From english database dump (cur only)
things that looked like character entities were extracted.

2.
Lot of them were incorrect - they didn't end with ;, but with <, space
or something like that.

Here are results from perlscripting:

These were considered "html entities":
547567 &\S+?; &#\d+;? &#[xX][0-9a-fA-F]+;?

Other matches:
574064 &\S+?;?
516728 &\S+?; &#\d+; &#[xX][0-9a-fA-F]+;
29547 &nbsp
23015 &nbsp;

3.
Of that 547567:
823 hex refs (all correctly ended)
134505 decimal refs (103661 ended correctly - only 77%)
412239 other (incorrectly ended already excluded)

4.
After hex->dec conversion:
32701 unique entities
32415 unique numerical entities
286 unique named entities (after second look it seems that lot of
these are things like cgi part of URLs
etc. and not real html entities)
5.
30 most popular named entities:
294565 sup2
48034 deg
23015 nbsp
9558 middot
2449 eacute
2092 amp
1738 gt
1480 lt
1474 times
1417 radic
1273 quot
1210 mdash
909 ouml
759 uuml
743 alpha
708 rarr
651 lambda
629 aacute
615 pi
612 phi
511 epsilon
510 mu
508 egrave
455 iacute
409 ndash
396 oacute
395 omega
390 le
368 gamma
357 sigma

6.
XHTML absolutely can't contain incorrect &-entities. It won't even display.
So if we want to move to XHTML and have goodies like MathML,
we must make Wikipedia parser understand them.

7.
Search will benefit much from replacing html entities with proper characters
in searching text form.

8.
If we want to add option of generating PNGs of non-Latin characters,
then we must parse them.

9.
We may want small inline images, like those on Sensei's Library generated
by W1 B3 etc.
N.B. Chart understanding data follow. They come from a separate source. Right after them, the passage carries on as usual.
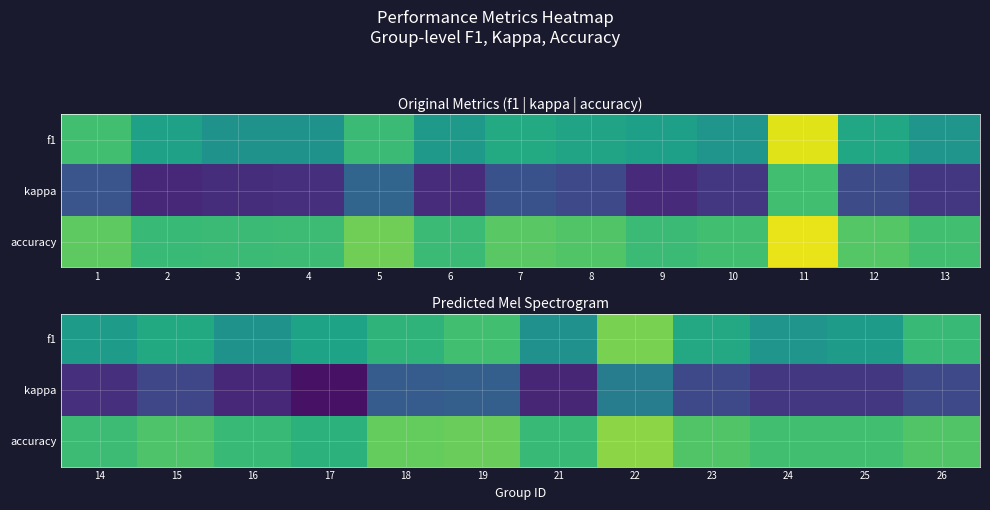

True or false: accuracy has a value of 0.4 at 23.

False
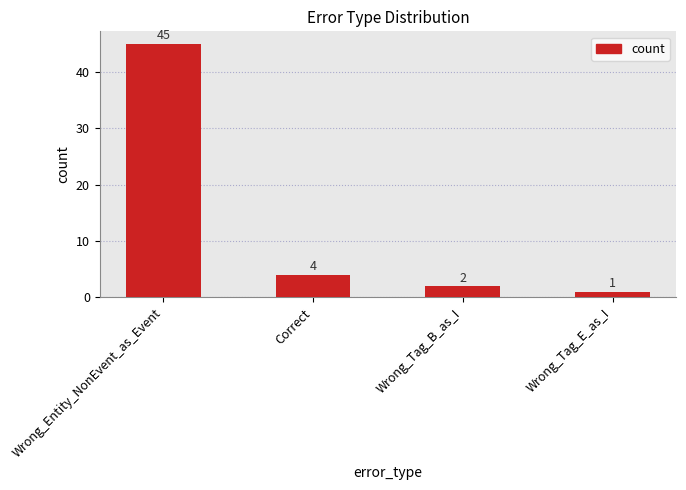

Between Wrong_Tag_E_as_I and Wrong_Tag_B_as_I, which is larger?

Wrong_Tag_B_as_I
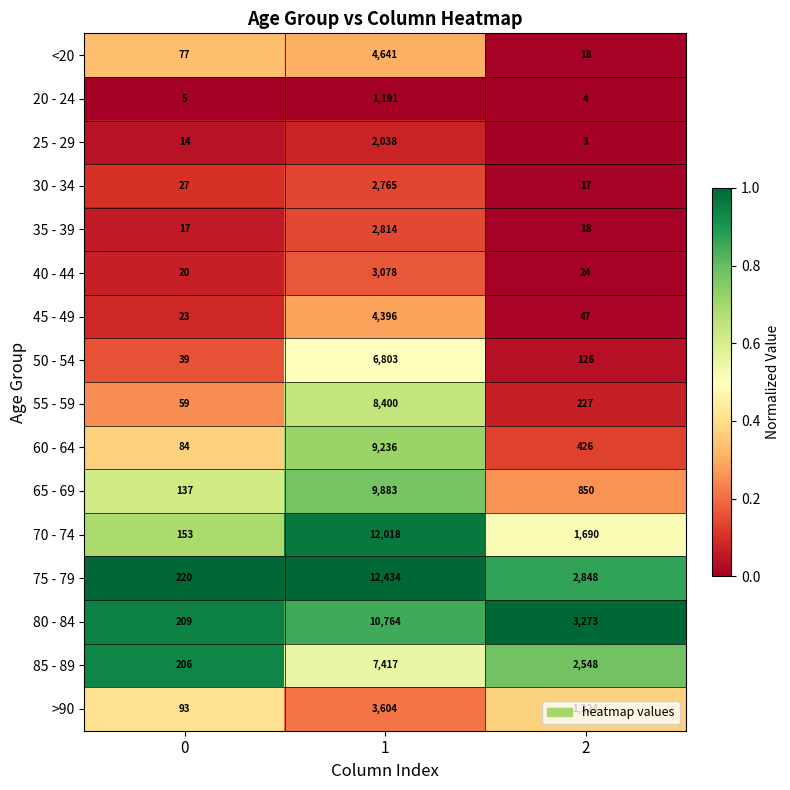

True or false: <20 has a value of 34 at 0.

False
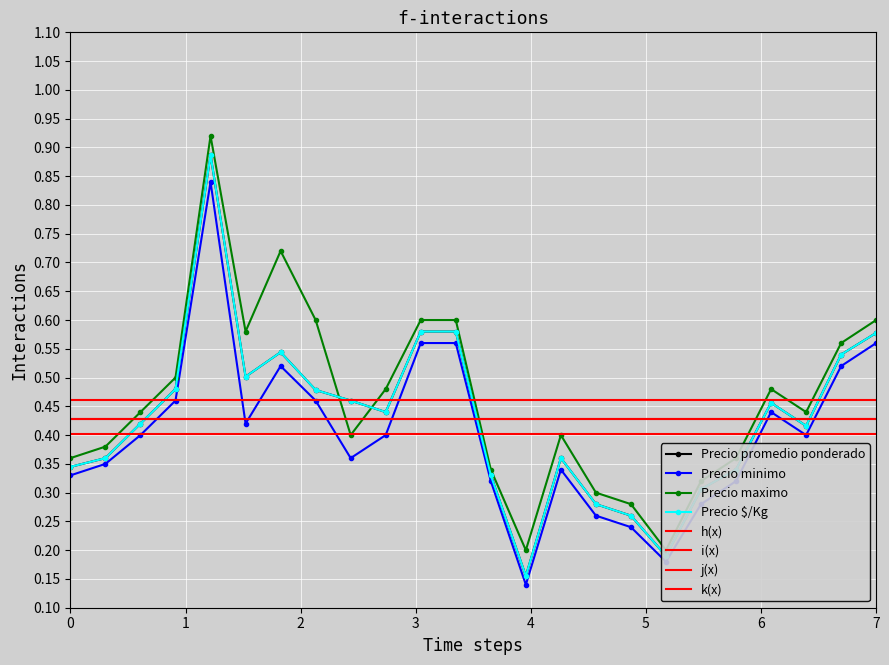

How many interior local valleys does the Precio $/Kg series have?

5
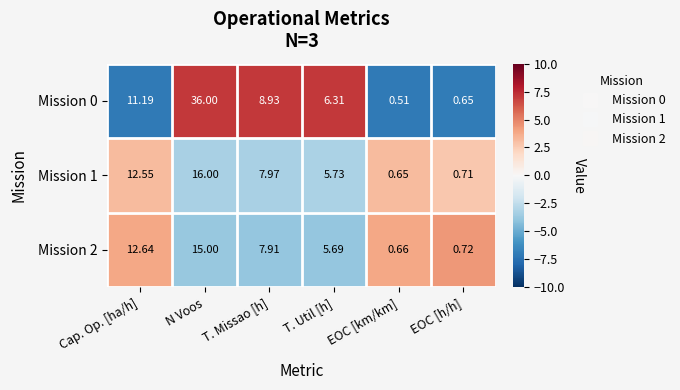

At which category does the chart reach its minimum across all series?

EOC [km/km]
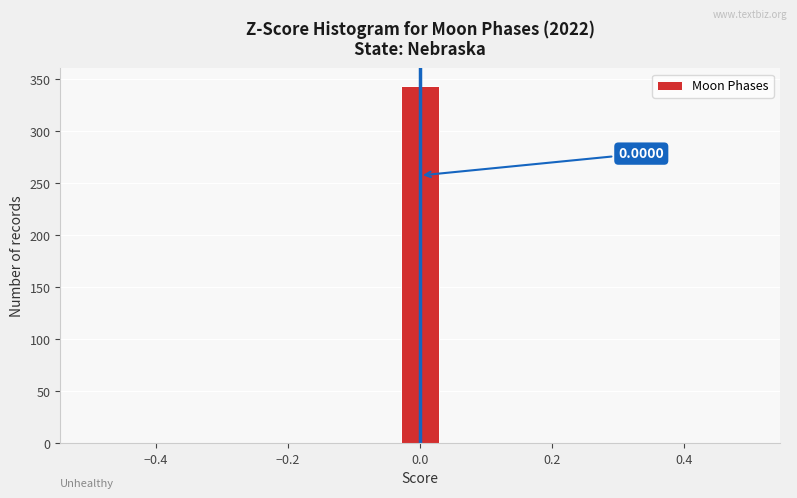

Read against the x-axis, roughly where is the centre of the tallest bar?

0.00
Of course we can't make every W1 turn into image.
But using &W1; will do fine. They will be needed if we ever add support
for game diagrams, Using lot of [[Image:w1.png]] just doesn't seem right.

10. Summary note:
We need to make parser understand &-entities.
It's impossible to ignore the problem for much longer.

If you create new parser for Wikipedia, please consider this issue.